“a giant goofy anthropomorphic lion Muppet named Carlos popped out of the stage and began talking”
If you don’t know who Chance the Rapper is right now, where have you been? The Chicago MC took the rap world by force four years ago with his second mixtape Acid Rap, which was extremely well-received by critics and fans, and led to a swath of high-profile collaborations and late night TV appearances. His meteoric rise has been particularly fascinating since he has never sold a single album. You read that right, this man doesn’t even have a record deal.
Earlier this year Chance the Rapper released the hotly anticipated Colouring Book, and while the free-to-download aspect of his career didn’t change, the subject matter of his music absolutely did. This release was heavily gospel-inspired with themes that touched on family, spirituality, newfound fatherhood, and friendship. The tape was a massive step in a mature direction, but also alienated those who gravitated toward his older sound.
I had seen Chance on his first tour and thought he was an amazing showman, exhibiting great potential to become massive. So when the “Magnificent Colouring World Tour” was announced, I knew I had to be there. Unfortunately, I bought tickets before I registered for school, and the concert landed on the same night as a midterm. That night, I was feeling pretty bummed out after my midterm. I had no idea how I did, as every question felt like a trick. I came very close to just going to bed afterwards, but was convinced by my friend to at least check out what we could of the show.
We arrived halfway through Chance’s set, and took our seats just as “Smoke Break” came to an end. I’d heard that this tour was designed as a theatrical experience, and wouldn’t you know it, as soon as the song ended, a giant goofy anthropomorphic lion Muppet named Carlos popped out of the stage and began talking to Chance. The narrative of the show from the point I arrived had three distinct themes, with each bit of acting setting up a group of songs relevant to that theme, with the overall arc of Chance trying to find his path.

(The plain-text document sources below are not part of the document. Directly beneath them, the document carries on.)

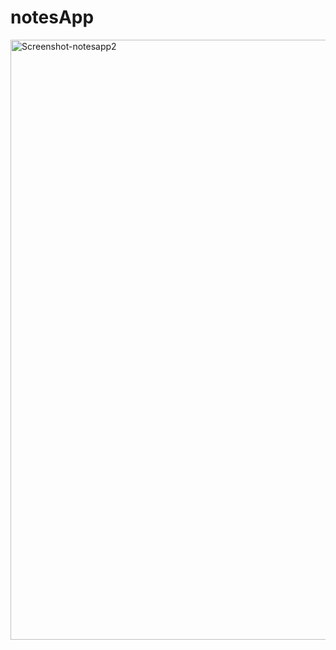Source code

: # notesApp

<img width="960" alt="Screenshot-notesapp2" src="https://user-images.githubusercontent.com/47380034/142726912-51761ddc-b598-42b7-a693-8205bf86bc08.png">
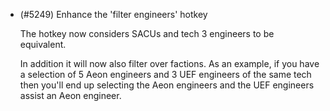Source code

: - (#5249) Enhance the 'filter engineers' hotkey

    The hotkey now considers SACUs and tech 3 engineers to be equivalent.

    In addition it will now also filter over factions. As an example, if you have a selection of 5 Aeon engineers and 3 UEF engineers of the same tech then you'll end up selecting the Aeon engineers and the UEF engineers assist an Aeon engineer.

“There was a tangible vibe of positivity in the air that night.”
This show absolutely blew me away. The last time I saw Chance, he was an amazing performer, yet he somehow managed to get even better. He delivered every bar, hit every note, with such an infectious passion that I couldn’t help but be elevated by him. There was a tangible vibe of positivity in the air that night, especially as the narrative culminated in the final theme: gratitude. Chance is such a genuine performer that nothing that happened on stage ever seemed corny or preachy, an amazing feat considering the menagerie of puppets.
I can’t adequately express how much this show turned my night around. There is something so inspiring about watching someone perform at the peak of their ability and being truly grateful for people being there to support them. In retrospect, Drake seemed like a politician compared to Chance. I left the stadium that night on an Ultra Light Beam, thanks to Chance and the greatest after school special I’ve ever witnessed.